Task prompt: Output only the lines of the entries that follow, starting at the one with "Başkanlığı’na Atandı" and running down to the one with "Hasat Dönüşü Can", both included and unchanged.

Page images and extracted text
• • • •
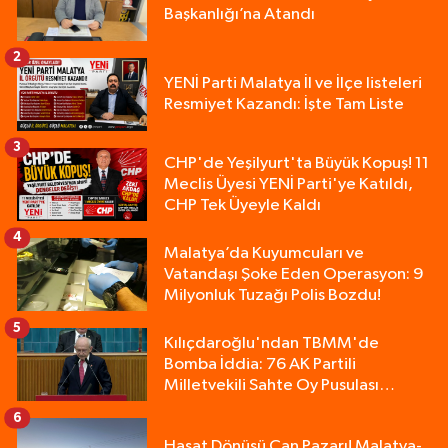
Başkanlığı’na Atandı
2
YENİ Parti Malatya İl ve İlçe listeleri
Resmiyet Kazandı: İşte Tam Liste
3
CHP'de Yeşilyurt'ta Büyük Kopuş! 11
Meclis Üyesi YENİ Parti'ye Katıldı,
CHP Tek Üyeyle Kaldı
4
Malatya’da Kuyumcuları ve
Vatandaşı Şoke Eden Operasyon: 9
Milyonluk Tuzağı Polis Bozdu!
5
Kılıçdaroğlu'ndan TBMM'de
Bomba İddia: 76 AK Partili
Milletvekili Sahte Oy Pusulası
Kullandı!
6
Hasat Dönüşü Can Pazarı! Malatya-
• • • •
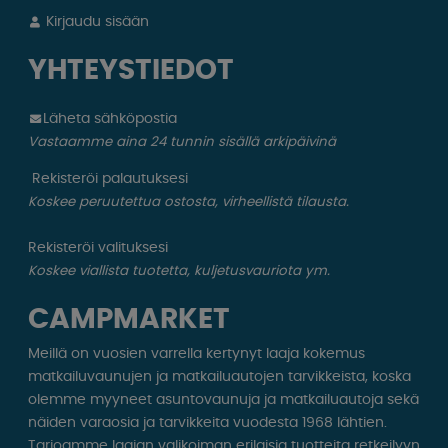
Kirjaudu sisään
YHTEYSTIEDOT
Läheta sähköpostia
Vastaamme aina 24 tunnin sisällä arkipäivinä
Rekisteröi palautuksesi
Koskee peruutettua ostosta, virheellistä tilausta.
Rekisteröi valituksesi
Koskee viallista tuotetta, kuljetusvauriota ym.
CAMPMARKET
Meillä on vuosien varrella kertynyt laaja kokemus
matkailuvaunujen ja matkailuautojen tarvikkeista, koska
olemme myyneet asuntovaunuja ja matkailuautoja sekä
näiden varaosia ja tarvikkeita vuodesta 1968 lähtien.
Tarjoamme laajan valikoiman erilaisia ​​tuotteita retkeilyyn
• • • •
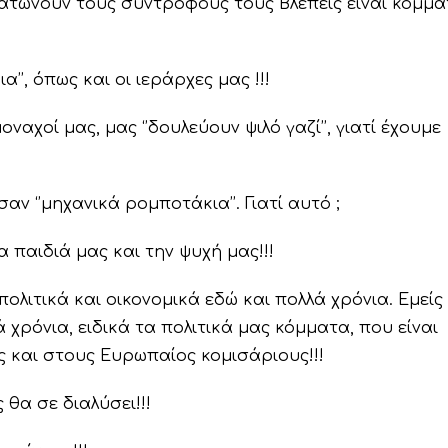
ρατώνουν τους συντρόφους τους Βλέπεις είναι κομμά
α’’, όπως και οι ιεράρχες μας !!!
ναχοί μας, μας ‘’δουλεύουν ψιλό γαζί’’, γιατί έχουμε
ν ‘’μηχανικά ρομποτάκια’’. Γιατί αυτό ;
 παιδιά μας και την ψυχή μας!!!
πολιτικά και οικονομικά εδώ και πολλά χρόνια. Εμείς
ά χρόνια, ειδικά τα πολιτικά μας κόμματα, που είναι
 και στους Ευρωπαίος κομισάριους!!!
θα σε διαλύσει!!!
• • • •
Response:
Başkanlığı’na Atandı
2
YENİ Parti Malatya İl ve İlçe listeleri
Resmiyet Kazandı: İşte Tam Liste
3
CHP'de Yeşilyurt'ta Büyük Kopuş! 11
Meclis Üyesi YENİ Parti'ye Katıldı,
CHP Tek Üyeyle Kaldı
4
Malatya’da Kuyumcuları ve
Vatandaşı Şoke Eden Operasyon: 9
Milyonluk Tuzağı Polis Bozdu!
5
Kılıçdaroğlu'ndan TBMM'de
Bomba İddia: 76 AK Partili
Milletvekili Sahte Oy Pusulası
Kullandı!
6
Hasat Dönüşü Can Pazarı! Malatya-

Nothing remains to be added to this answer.